• DOCUMENT:
Seismic Performance of Corroded Reinforced Concrete Columns Strengthened with Basalt Fiber Sheets

Abstract

The corrosion of steel bars causes the decline of their mechanical properties, the bond performance between steel bars and concrete and the seismic performance of reinforced concrete columns. Four reinforced concrete columns were designed and fabricated with the corrosion rates set to be 0 and 8%, respectively. By carrying out tests on the seismic performance of four specimens with the axial compression ratio of 0.2, the effect of reinforcement layers on the seismic bearing capacity, stiffness, hysteretic performance, ductility and energy-dissipation capacity of the corroded reinforced concrete columns was analyzed. The results obtained in this research can be directly used for the simulation analysis of the seismic performance of corroded reinforced concrete columns after reinforcement.

1. Introduction

The increase in corrosive substances in the atmospheric environment and the pollution of the marine environment causes the corrosion of buildings, bridges, dams, etc. The research on the seismic performance of corroded structures is helpful for the evaluation and reinforcement of corroded reinforced concrete structures, so as to avoid the collapse of corroded structures during earthquake disasters [1,2,3,4].

Relevant experimental research mainly focusses on the quantitative influence of the seismic performance of corroded reinforced concrete columns (CRCC). Shi [5,6] and Niu [7,8] conducted two batches of tests on the reinforced concrete specimens to analyze the effect of different corrosion rates and axial compression ratios on the seismic performance of CRCC. Gong [9,10] carried out research on the “+” shaped reinforced concrete column with an axial compression ratio of 0.23 to analyze the effect of corrosion rate on the seismic performance of the CRCC. Jiang [11,12] studied the effect of corrosion rate on the seismic performance of CRCC under artificial climate corrosion. The above studies have not achieved relatively consistent results.

Scholars have carried out multiple studies on the seismic reinforcement of reinforced concrete columns, mainly using enlarged-section reinforcement, steel-frame reinforcement, bonded-steel reinforcement and fiber-sheet reinforcement. However, these studies mainly focus on the uncorroded columns, and the material mainly concentrated on is carbon fiber, while the reinforcement performance of the component after corrosion has rarely been studied. Li [13,14,15,16] conducted experimental research on the seismic performance of corroded concrete square columns and circular columns reinforced with CFRP. Gong [17,18] studied the seismic performance of corroded concrete columns reinforced with hybrid fibers by considering the effects of axial compression ratio and stirrup reinforcement ratio. Carbon fiber has good physical and mechanical properties, but it depends on imports and is expensive. The price of basalt fiber is between 1/10 and 1/20 of carbon fiber, which has an absolute price advantage with high strength and good durability. However, there are few studies concerning the basalt fiber with better comprehensive performance.

• WRITTEN PROBLEM:
Answer these questions using the paper on corroded concrete columns.
1. What corrosion rates were set for the four columns that were designed and fabricated?
2. What axial compression ratio did Gong use for the "+" shaped reinforced concrete column?
3. How does the price of basalt fiber compare with that of carbon fiber?

• GIVEN DATA:
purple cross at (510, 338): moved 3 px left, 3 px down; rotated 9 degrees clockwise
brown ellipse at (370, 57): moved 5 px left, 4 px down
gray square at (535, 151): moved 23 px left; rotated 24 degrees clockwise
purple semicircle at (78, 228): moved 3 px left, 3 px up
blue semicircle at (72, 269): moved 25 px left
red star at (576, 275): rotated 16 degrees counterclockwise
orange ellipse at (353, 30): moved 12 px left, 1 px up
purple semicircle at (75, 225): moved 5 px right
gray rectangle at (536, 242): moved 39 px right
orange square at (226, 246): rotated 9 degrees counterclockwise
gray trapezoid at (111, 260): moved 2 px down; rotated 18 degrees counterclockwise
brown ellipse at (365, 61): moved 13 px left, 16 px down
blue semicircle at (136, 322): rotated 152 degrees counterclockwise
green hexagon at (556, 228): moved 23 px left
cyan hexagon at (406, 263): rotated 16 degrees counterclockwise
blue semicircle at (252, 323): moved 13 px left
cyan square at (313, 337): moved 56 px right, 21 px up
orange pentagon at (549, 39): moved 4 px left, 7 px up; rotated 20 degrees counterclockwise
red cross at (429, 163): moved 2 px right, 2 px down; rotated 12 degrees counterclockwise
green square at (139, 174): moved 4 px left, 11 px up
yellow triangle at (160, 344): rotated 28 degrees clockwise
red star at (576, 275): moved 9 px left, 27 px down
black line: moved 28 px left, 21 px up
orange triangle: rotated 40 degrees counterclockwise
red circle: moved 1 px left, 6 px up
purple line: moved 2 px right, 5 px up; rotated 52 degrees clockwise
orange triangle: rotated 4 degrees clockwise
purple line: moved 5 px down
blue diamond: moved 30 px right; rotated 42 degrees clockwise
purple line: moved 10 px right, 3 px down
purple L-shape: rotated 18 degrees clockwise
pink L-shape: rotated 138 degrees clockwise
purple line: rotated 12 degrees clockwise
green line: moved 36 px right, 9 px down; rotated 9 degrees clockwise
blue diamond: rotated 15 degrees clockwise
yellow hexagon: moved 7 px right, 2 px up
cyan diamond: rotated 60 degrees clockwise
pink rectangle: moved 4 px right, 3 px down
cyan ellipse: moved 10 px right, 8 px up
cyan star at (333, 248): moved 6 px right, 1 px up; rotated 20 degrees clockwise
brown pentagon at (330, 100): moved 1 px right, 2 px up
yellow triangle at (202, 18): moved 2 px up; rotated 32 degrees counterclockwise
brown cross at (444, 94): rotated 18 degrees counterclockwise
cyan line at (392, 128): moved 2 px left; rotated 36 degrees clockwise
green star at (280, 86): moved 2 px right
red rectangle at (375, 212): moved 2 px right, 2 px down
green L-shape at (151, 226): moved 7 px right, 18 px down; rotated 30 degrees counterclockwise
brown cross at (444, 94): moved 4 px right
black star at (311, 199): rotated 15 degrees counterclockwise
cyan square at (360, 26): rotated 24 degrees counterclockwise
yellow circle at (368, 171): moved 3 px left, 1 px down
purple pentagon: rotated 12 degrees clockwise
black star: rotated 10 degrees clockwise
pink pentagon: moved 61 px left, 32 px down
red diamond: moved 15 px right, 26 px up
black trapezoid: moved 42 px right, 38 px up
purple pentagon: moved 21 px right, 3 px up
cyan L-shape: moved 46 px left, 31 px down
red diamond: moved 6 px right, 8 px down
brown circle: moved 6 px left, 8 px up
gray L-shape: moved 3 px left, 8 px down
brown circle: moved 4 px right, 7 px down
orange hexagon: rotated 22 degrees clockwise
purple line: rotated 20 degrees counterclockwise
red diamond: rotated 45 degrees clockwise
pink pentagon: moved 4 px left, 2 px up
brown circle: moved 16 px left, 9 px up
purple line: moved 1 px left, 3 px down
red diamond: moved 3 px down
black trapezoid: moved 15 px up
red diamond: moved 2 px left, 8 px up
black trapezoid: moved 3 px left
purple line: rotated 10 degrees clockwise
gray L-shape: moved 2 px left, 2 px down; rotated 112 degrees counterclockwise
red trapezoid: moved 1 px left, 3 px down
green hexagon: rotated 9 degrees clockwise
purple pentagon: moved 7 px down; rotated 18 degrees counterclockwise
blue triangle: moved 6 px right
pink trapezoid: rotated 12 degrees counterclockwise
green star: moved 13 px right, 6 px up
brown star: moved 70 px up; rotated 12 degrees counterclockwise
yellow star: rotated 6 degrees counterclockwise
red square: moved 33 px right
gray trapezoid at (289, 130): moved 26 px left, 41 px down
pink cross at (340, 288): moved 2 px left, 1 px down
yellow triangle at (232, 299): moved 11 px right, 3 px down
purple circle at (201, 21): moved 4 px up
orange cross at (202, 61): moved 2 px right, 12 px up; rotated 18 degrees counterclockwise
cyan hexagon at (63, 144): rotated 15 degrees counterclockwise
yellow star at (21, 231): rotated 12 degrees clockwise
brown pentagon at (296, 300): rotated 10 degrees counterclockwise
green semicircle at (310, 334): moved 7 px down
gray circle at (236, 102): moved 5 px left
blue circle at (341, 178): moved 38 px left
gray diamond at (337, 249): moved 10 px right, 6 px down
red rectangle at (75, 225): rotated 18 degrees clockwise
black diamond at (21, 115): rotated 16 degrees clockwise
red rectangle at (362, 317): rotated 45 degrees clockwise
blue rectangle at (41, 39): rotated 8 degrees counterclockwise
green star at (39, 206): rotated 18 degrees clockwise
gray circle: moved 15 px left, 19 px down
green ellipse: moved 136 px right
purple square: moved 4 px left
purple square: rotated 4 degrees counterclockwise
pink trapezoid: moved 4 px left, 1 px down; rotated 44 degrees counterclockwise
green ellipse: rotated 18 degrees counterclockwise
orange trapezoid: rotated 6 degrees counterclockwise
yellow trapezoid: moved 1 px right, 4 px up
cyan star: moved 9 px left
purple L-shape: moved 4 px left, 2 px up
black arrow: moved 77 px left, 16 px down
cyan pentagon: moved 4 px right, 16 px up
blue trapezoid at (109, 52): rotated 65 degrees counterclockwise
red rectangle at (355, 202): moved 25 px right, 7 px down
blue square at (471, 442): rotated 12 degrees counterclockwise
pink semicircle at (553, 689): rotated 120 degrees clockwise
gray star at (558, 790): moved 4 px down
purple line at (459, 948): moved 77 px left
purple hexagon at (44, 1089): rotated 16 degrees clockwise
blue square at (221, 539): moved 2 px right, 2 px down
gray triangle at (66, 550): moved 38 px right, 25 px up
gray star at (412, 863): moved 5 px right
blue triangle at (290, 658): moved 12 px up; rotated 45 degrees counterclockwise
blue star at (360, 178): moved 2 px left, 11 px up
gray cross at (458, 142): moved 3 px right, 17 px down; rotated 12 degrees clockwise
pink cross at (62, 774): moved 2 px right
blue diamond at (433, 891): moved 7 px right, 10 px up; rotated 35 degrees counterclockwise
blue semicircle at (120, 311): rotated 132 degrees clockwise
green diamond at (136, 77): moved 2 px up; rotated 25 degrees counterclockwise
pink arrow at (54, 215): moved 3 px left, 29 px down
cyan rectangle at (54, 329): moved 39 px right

• SOLUTION TO THE PROBLEM:
1. 0 and 8%
2. 0.23
3. It is between 1/10 and 1/20 of the price of carbon fiber.